In Laura’s mind the words marched along with the music. “Wake: the silver dusk returning / Up the beach of darkness brims, / And the ship of sunrise burning / Strands upon the eastern rims. / Wake: the vaulted shadow shatters, / Trampled to the floor it spanned, / And the tent of night in tatters / Straws the sky-pavilioned land.”
Which was very impressive, but Belaparthalion did not come. Laura was afraid that she knew why. “When you know these things,” the man in red had said, “then what manner of thing I am you will know also.” He had not said, I am the thing that is the answer. If he was indeed a dragon-keeper, she had just seen the dragon he kept. That tower room had not looked as if it were in the bare, blocky, modern house she and Ted had visited; but it might be. She might have seen Belaparthalion; but she might have seen some other dragon, in the present or the future or the past.
The others were milling around, shaking the blood back into their feet, yawning, and scanning the sky. Laura looked up too, but there were only two crows. Chryse stood still, her head cocked as if she were listening for the beat of scaly wings.

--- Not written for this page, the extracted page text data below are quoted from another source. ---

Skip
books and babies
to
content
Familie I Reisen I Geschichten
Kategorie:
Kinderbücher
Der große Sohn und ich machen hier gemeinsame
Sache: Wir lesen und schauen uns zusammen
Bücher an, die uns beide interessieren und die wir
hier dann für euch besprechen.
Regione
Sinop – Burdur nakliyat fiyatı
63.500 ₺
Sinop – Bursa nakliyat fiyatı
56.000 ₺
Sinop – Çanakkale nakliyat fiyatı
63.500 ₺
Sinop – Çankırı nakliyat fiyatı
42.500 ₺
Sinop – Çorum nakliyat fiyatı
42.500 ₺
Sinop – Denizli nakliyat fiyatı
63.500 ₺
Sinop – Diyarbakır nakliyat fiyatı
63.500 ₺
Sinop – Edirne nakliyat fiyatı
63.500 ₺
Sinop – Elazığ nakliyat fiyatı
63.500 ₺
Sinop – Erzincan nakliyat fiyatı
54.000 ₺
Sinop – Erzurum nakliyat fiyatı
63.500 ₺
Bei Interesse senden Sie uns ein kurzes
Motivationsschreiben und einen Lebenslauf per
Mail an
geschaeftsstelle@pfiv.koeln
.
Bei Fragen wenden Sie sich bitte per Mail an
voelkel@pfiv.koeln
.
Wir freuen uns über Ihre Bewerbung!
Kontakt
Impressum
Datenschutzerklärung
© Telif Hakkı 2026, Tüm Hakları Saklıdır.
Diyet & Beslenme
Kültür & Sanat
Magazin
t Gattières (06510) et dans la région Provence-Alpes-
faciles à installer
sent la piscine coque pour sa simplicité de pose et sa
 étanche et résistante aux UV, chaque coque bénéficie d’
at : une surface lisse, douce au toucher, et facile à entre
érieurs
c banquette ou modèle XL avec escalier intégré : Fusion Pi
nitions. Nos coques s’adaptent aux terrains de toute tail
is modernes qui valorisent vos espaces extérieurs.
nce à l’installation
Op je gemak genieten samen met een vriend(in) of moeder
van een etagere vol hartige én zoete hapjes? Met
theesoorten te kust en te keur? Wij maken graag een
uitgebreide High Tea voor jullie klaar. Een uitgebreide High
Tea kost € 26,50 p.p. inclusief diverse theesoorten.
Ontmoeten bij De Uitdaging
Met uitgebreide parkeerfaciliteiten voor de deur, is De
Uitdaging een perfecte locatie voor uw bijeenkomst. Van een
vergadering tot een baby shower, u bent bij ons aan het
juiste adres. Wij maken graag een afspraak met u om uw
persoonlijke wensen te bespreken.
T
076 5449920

Fence was watching Chryse. The irrational dread of Laura’s dream clutched at her stomach. There was something that Fence must not find out; that was what that dream had told her. Fence had intimated to them all there were things Chryse ought not to find out, that they should say as little on any subject as they could get away with. Both these circumstances and all the natural inclinations of her character told Laura to keep her mouth shut. But she thought also of her talk with the unicorns, long ago it seemed now, when they had hinted to her in their cheerful way what might be the consequences of a failure to shout abroad every vision she had.

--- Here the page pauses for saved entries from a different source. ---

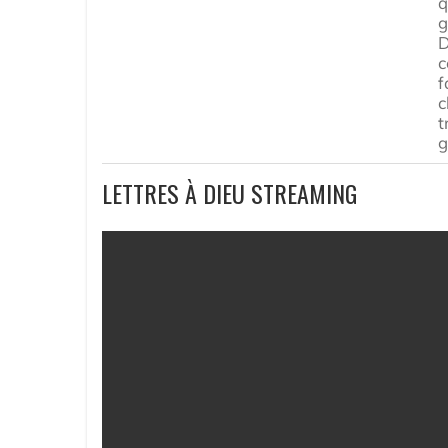
q
g
D
c
f
c
t
g
LETTRES À DIEU STREAMING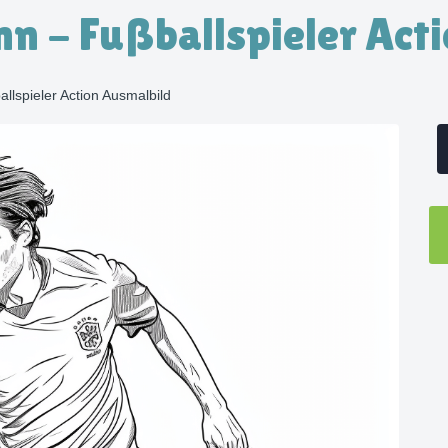
n - Fußballspieler Act
llspieler Action Ausmalbild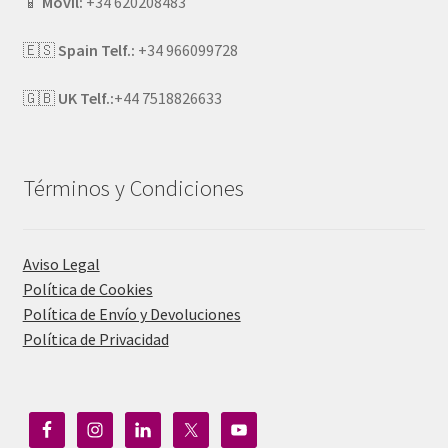
📱
Móvil:
+34 620208483
🇪🇸
Spain Telf.:
+34 966099728
🇬🇧
UK Telf.:
+44 7518826633
Términos y Condiciones
Aviso Legal
Política de Cookies
Política de Envío y Devoluciones
Política de Privacidad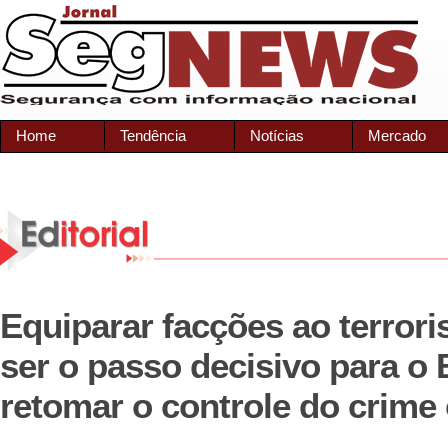
Home
Tendência
Notícias
Mercado
Equiparar facções ao terror
ser o passo decisivo para o 
retomar o controle do crime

“Chryse,” said Laura, not caring if it was rude. “What color is Belaparthalion?”
“Red, curdled with black,” said Chryse, readily.
“Somebody’s got him,” said Laura. “I saw him. He’s in a big, glowing golden globe.” She paused to disentangle her tongue, thinking, with a saving lightness, say that five times fast. “In a high room somewhere; a house, I think, not a castle. At least, the walls aren’t stone. And he says, ‘To lie in cold obstruction and to rot.’”
“Does he so?” said Chryse, slowly, and with a very unpleasant intonation. “Melanie’s elder brother said so also.”
“Chryse,” said Fence, very gently, “have a care.”
He and Chryse looked at each other, and Celia and Matthew looked at the two of them.
“I know where to seek him,” said Chryse, suddenly. She took four strides for the edge of the clearing, and paused. “I can carry one,” she said.
“Laura?” said Fence. “ ’Twas thy vision.”
It seemed impossible to refuse. Well, Laura thought, it hadn’t killed her last time. She took a step toward Chryse, and considered again. The worst thing about being a coward was the risk that you would choose the wrong moment to stop being one.
“I’ll go if you think I should,” she said to Fence. “But Ellen would like to go; and you, or Matthew, or Celia, might be a lot more use.”
“But not Patrick,” said Patrick; his voice was unperturbed, but he had chosen to say something.
“Send Patrick!” said Ellen. “He’s the one who needs it.”
“Patrick is incorrigible,” said Matthew. “I’ll go, Fence.”
“Lady?” said Fence.
And Chryse, the omnipresent glint of humor magnified and shining like the sun in every syllable, said, “Patrick likes me well. Let him come and be witness.”